If we are to succeed, we need to be firmly committed to the work of the Truth and Reconciliation Commission, chaired by Justice Harry LaForme, which is responsible for investigating all aspects of the residential school system in Canada.

This means that we will have to listen to testimony from victims of physical, emotional and sexual abuse. This means that we will have to understand why and how Canada let residential schools cause deaths and spread illness, tuberculosis and pneumonia. This also means that we will have to get to the bottom of what really happened to the many children who disappeared into unmarked graves.

This means giving a voice to those who were silenced by Canada. This means giving a name to those whose identities were erased. This means showing our respect to those we humiliated. This means understanding the pain of the parents and families who were abandoned and, as a result of our actions, destroyed forever.

We must listen carefully to the victims who testify before the Truth and Reconciliation Commission, and we must be prepared to hear the commission recount a very shameful collective past. We must together, as a nation, face the truth to ensure that never again do we have to apologize to another generation, and that never again is such a tragedy allowed to happen.

[English]

I say this as I think of the survivors I met last night. One woman remembers clearly her early days growing up in an isolated community with her family. At age seven, her father took her by canoe to a residential school. She has great memories of life with her parents and siblings up to that day. Yet, she has no memory of the years she spent at the residential school. She survived by erasing all memory of the harsh treatment she endured.

Another survivor, Marion Ironquill-Meadmore, talked about the 10 years she spent in a church-run institution. The first lesson she was taught was that her parents were not worthy. After 10 years, she left the school feeling lost in both the aboriginal and non-aboriginal worlds, ill-equipped to return to the traditional lifestyle of her community, and yet never feeling at home elsewhere.

Reconciliation will require a commitment from Canadian society for action. This means ensuring that all aboriginal Canadians, first nations, Inuit and Métis alike, share in the bounty and opportunity of this country. This means ensuring that we hear the voices of first nations, Métis and Inuit people in their own languages, and that these aboriginal voices and languages continue to enrich the cultural heritage of the world.

We cannot be intimidated by the scale of the challenge or discouraged by the failures of the past. We owe it to all our children to pass along an even better country than we inherited from our parents and we will not do so as long as aboriginal peoples continue to be left behind.
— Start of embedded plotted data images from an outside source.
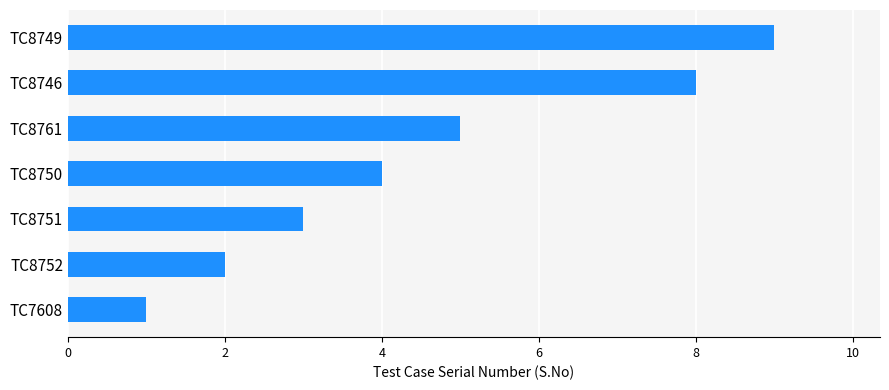

What is the difference between the second highest and second lowest values?

6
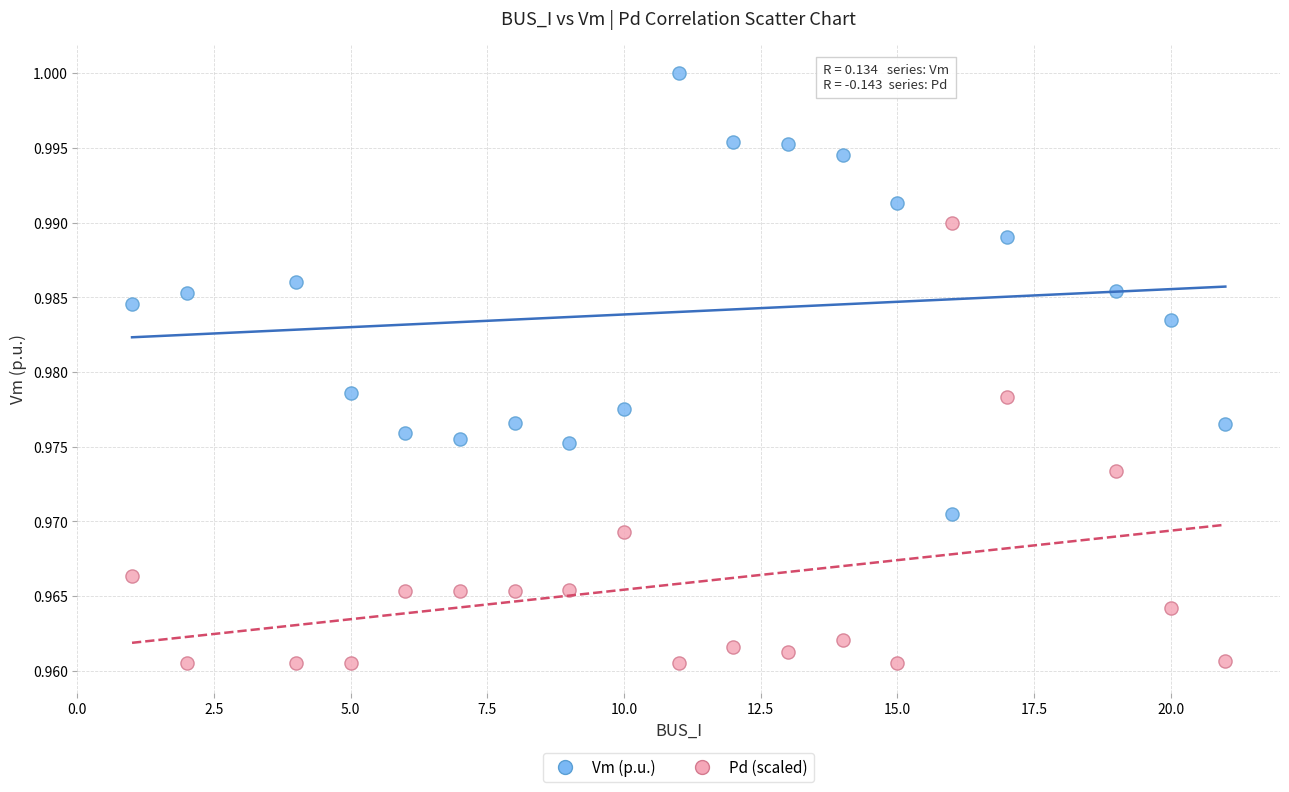

Across all data points, what is the range of X values (max minus min)?

20.0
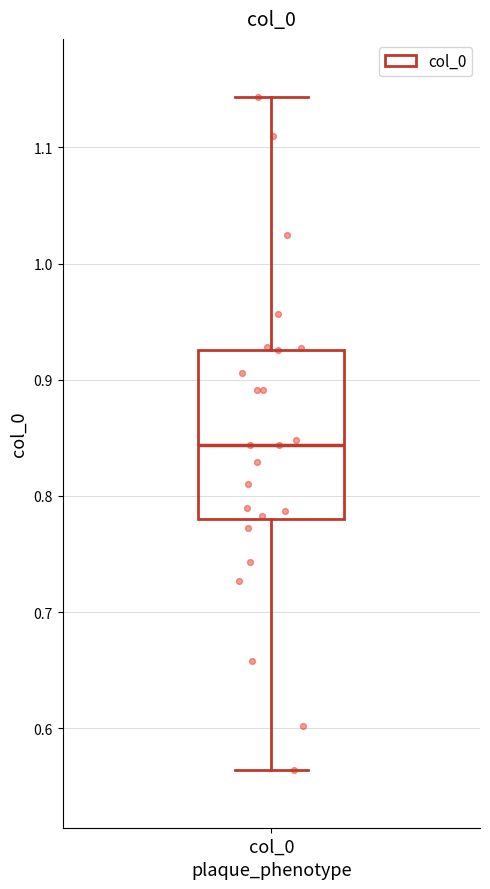

Where does the median line of the box for col_0 sit on the y-axis? The values are not printed on the chart, so give them approximately, as read against the axis.

0.84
Four years after the conclusion of the five year Truth and Reconciliation Commission, Canada will mark the 150th anniversary of Confederation. On that anniversary, it is my sincere hope that aboriginal and non-aboriginal peoples in this country will fulfill the dream voiced in the very building 60 years ago by decorated aboriginal veteran Thomas Prince, a dream of first nations, Inuit and Métis people and non-aboriginal Canadians forging a new and lasting relationship. He said in his own words, "so that they can trust each other and...can walk side by side and face this world having faith and confidence in one another".

Until that day, we humbly offer our apology as the first step on the path to reconciliation and healing.

Merci. Thank you. Meegwetch. Ekosi. Nakurmiik.